Com o objetivo de aprofundar o debate em torno do assédio moral, de explorar o conceito, de possibilitar que o(a) educador(a) possa reconhecer os aspectos que possibilitem identificá-lo e tratá-lo como consequência da organização do trabalho e não como inerente ao trabalho e, ainda, de identificar ferramentas de solução e prevenção dos casos de assédio moral é que a APP-Sindicato reúne, neste final de semana, educadores(as) de todo Estado, na sede do Sindicato.

O Seminário de Assédio Moral, Condições de Trabalho e Adoecimento começou com o auditório lotado e ansioso pela fala do advogado e assessor do Sindicato dos Engenheiros (Senge-PR), Eduardo Faria Silva, que retratou a definição de assédio moral como uma conduta abusiva, intencional, frequente e repetitiva que coloca inicialmente o trabalhador(a) sob riscos psicossociais como insegurança, falta de autonomia, falta de confiança, competitividade excessiva, podendo evoluir para  problemas que afetem a saúde física do(a) trabalhador(a).

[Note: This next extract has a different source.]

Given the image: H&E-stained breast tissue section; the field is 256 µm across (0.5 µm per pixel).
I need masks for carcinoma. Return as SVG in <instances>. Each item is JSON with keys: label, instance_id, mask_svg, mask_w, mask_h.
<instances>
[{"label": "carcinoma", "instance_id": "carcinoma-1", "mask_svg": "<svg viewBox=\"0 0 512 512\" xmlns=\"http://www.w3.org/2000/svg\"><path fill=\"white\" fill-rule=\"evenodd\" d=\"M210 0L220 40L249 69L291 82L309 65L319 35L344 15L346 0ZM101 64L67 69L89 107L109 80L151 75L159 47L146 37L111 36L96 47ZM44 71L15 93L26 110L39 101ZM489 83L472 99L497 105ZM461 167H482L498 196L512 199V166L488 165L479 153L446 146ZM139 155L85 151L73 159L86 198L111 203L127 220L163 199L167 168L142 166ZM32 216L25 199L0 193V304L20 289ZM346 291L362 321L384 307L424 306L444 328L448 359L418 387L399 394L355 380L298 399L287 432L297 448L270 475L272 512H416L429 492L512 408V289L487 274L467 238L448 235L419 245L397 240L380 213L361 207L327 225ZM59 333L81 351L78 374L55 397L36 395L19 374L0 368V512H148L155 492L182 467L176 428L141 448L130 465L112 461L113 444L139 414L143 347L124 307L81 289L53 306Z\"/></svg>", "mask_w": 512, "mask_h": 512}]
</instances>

Outra das falas aguardadas nesta manhã de abertura foi a da professora da rede pública do Rio Grande do Sul e doutora em Educação, Juçara Maria Dutra Vieira. A professora resgatou do conceito de dominação dentro da história do Brasil como um dos fatores que contribuem para a propagação de relações de abuso. “Fomos colonizados e passamos séculos em uma relação de elite e povo dominado. Vivemos, agora um período de extrema violência contra a democracia, contra os movimentos sociais e contra quem pensa diferente: as pessoas com visão humanista, por exemplo. Desconstituir, desqualificar, desmoralizar são formas de abalar a condição moral do outro”, argumenta a professora.

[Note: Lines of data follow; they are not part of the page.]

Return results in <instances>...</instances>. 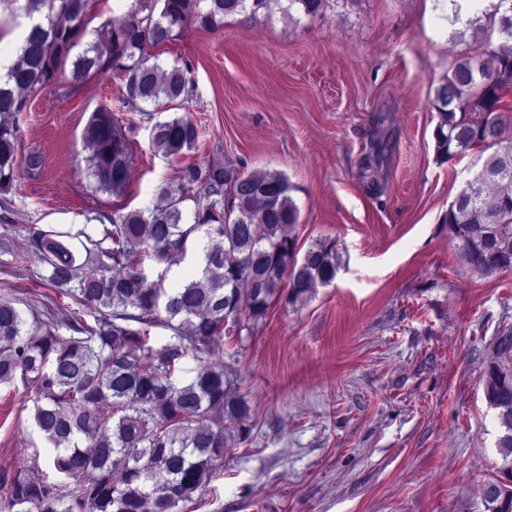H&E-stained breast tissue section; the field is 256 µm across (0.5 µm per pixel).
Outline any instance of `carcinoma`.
<instances>
[{
	"instance_id": "obj_1",
	"label": "carcinoma",
	"mask_w": 512,
	"mask_h": 512,
	"mask_svg": "<svg viewBox=\"0 0 512 512\" xmlns=\"http://www.w3.org/2000/svg\"><path fill=\"white\" fill-rule=\"evenodd\" d=\"M287 2L132 0L123 18L104 22L86 41L95 0H23L28 31L0 85V191L40 168L32 155L19 170L16 117L29 97L58 85L65 73L72 85L117 76L122 103L168 112L190 98L193 85L187 67L159 62V46L179 39L190 21L217 28L226 17L250 20L275 6L314 17L326 0ZM488 19L502 43L456 60L432 101L439 158L486 154L445 218L463 265L481 276L512 271V0H498ZM149 139L154 152L174 157L196 148L199 129L190 117L175 116L155 121ZM84 142L94 189L120 195L133 147L111 108L92 114ZM383 163L377 141L360 167L375 175ZM292 191L282 173L244 176L213 158L161 184L155 207L112 216L103 239L79 232L82 254L67 242L71 234L28 226L17 258L40 263V279L93 323L75 311L64 319L73 332L68 338L58 335L56 319L27 329L15 303L0 299V384L19 379L33 393V421L56 476L49 480L36 463L0 467L8 512H179L203 493L224 454L249 437L252 418L232 373L212 360L226 326L251 333L274 306L303 303L336 277L335 244L321 240L296 250ZM188 200L195 204L190 217ZM191 247L193 278L169 281L172 265ZM147 257L155 262L150 275ZM153 326L170 330L171 341L150 344ZM189 353L199 367L179 380L176 365ZM483 377L512 480V326L496 337ZM496 490L494 481L484 485L486 512H512V499L500 503Z\"/></svg>"
}]
</instances>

A professora Juçara apresentou também, em primeira mão, parte dos resultados de uma pesquisa, encomendada pela Confederação Nacional dos Trabalhadores em Educação (CNTE). No trabalhado, a pesquisadora observou que dentre as três primeiras queixas em relação às condições de trabalho nas escolas, em todo Brasil, está o assédio moral. “Ficou muito claro que, uma ampla parcela do número de entrevistados e entrevistas colocou a questão do assédio por concepções ideológicas como fator que limita e atrapalha o cotidiano escolar. Esse relatório será apresentado em agosto. Vamos chamar outros profissionais para discutir essa pesquisa e mensurar maneiras de trabalhar com essa e outras questões apontadas”, antecipa a educadora.

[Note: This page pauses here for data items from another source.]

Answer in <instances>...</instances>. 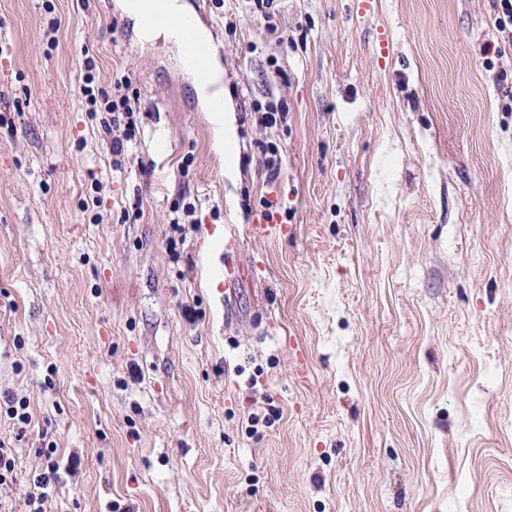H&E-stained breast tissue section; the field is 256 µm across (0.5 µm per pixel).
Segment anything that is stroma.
I'll list each match as a JSON object with an SVG mask.
<instances>
[{"label":"stroma","instance_id":"stroma-1","mask_svg":"<svg viewBox=\"0 0 512 512\" xmlns=\"http://www.w3.org/2000/svg\"><path fill=\"white\" fill-rule=\"evenodd\" d=\"M186 2L220 124L123 0H0V394L33 412L0 401L13 512L73 454L44 512H512L498 0ZM85 47L98 88L141 94L121 170ZM260 213L284 235L250 236Z\"/></svg>","mask_w":512,"mask_h":512}]
</instances>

Após as mesas de debate, os(as) participantes foram convidados(as) a dar seus depoimentos e apresentar suas considerações sobre as questões. Os desafios apontaram ser importante fazer o debate também no contexto de disputa de projetos da sociedade. Para categoria, o fortalecimento da esfera pública permite que se ampliem os direitos e se encontrem os caminhos na disputa da conscientização da sociedade. “É fundamental essa discussão trazida pela APP. Quando não temos respostas temos que ampliar as perguntas e focar estes debates nas escolas. O grande problema do assédio e da falta de democracia está na natureza do seu conteúdo, mas, o principal problema é tornar o fato individual, com reflexo individual, mas o adoecimento é social”, aponta Faria Silva.

A funcionária de escola e dirigente estadual da APP, Mariah Seni Vasconcelos, sintetizou o debate no contexto da trajetória de lutas dos(as) funcionários(as) de escola. “O debate fortalece as relações. Nós funcionários avançamos muito em reconhecimento de carreira. Temos um salto de qualidade devido muito ao nosso trabalho e a nossa luta. Estamos em um Sindicato e em uma Confederação que propiciam essas condições”, afirma.

O Seminário de Assédio Moral, Condições de Trabalho e Adoecimento continua à tarde com a análise da saúde do trabalhador e trabalhadora e com a exposição de experiências.